### EXERCISE DATA

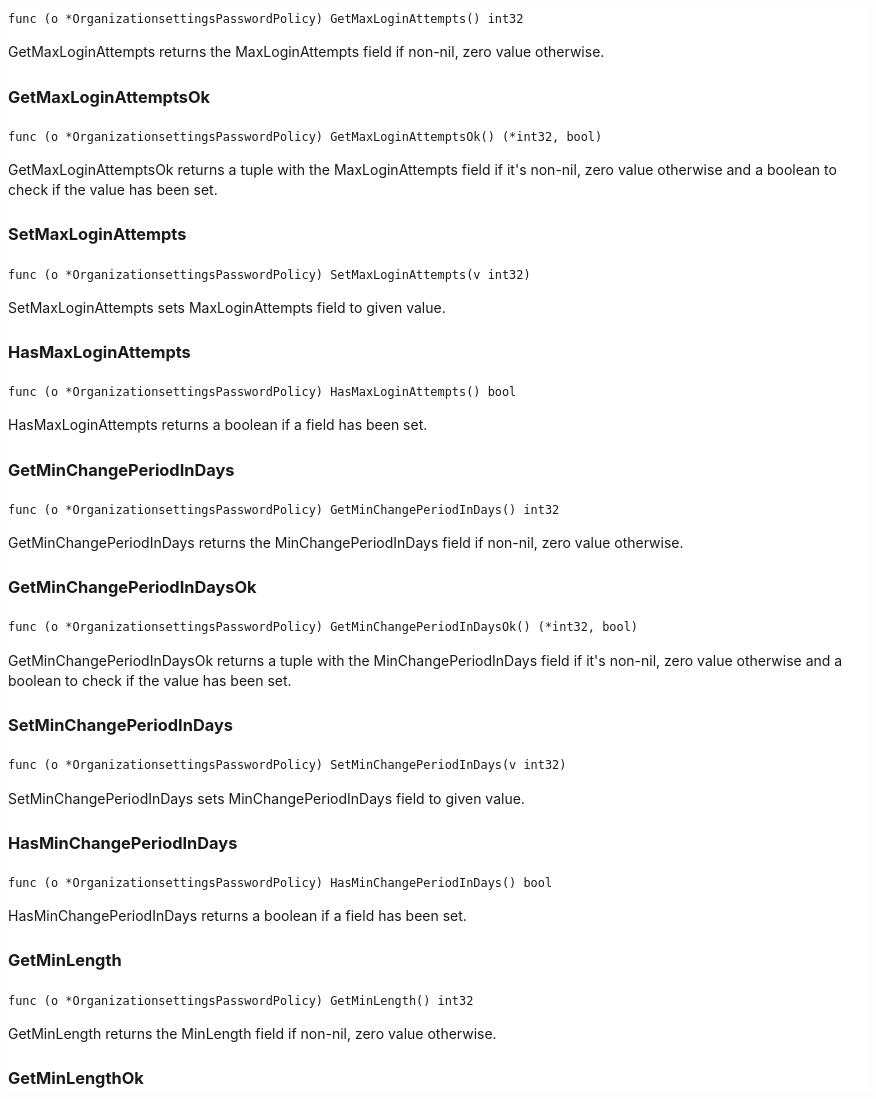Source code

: `func (o *OrganizationsettingsPasswordPolicy) GetMaxLoginAttempts() int32`

GetMaxLoginAttempts returns the MaxLoginAttempts field if non-nil, zero value otherwise.

### GetMaxLoginAttemptsOk

`func (o *OrganizationsettingsPasswordPolicy) GetMaxLoginAttemptsOk() (*int32, bool)`

GetMaxLoginAttemptsOk returns a tuple with the MaxLoginAttempts field if it's non-nil, zero value otherwise
and a boolean to check if the value has been set.

### SetMaxLoginAttempts

`func (o *OrganizationsettingsPasswordPolicy) SetMaxLoginAttempts(v int32)`

SetMaxLoginAttempts sets MaxLoginAttempts field to given value.

### HasMaxLoginAttempts

`func (o *OrganizationsettingsPasswordPolicy) HasMaxLoginAttempts() bool`

HasMaxLoginAttempts returns a boolean if a field has been set.

### GetMinChangePeriodInDays

`func (o *OrganizationsettingsPasswordPolicy) GetMinChangePeriodInDays() int32`

GetMinChangePeriodInDays returns the MinChangePeriodInDays field if non-nil, zero value otherwise.

### GetMinChangePeriodInDaysOk

`func (o *OrganizationsettingsPasswordPolicy) GetMinChangePeriodInDaysOk() (*int32, bool)`

GetMinChangePeriodInDaysOk returns a tuple with the MinChangePeriodInDays field if it's non-nil, zero value otherwise
and a boolean to check if the value has been set.

### SetMinChangePeriodInDays

`func (o *OrganizationsettingsPasswordPolicy) SetMinChangePeriodInDays(v int32)`

SetMinChangePeriodInDays sets MinChangePeriodInDays field to given value.

### HasMinChangePeriodInDays

`func (o *OrganizationsettingsPasswordPolicy) HasMinChangePeriodInDays() bool`

HasMinChangePeriodInDays returns a boolean if a field has been set.

### GetMinLength

`func (o *OrganizationsettingsPasswordPolicy) GetMinLength() int32`

GetMinLength returns the MinLength field if non-nil, zero value otherwise.

### GetMinLengthOk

### YOUR GOAL
Among the records above, find the lines that contain "SetMaxLoginAttempts" and copy every one.

### RESULT OF THE EXERCISE
### SetMaxLoginAttempts
`func (o *OrganizationsettingsPasswordPolicy) SetMaxLoginAttempts(v int32)`
SetMaxLoginAttempts sets MaxLoginAttempts field to given value.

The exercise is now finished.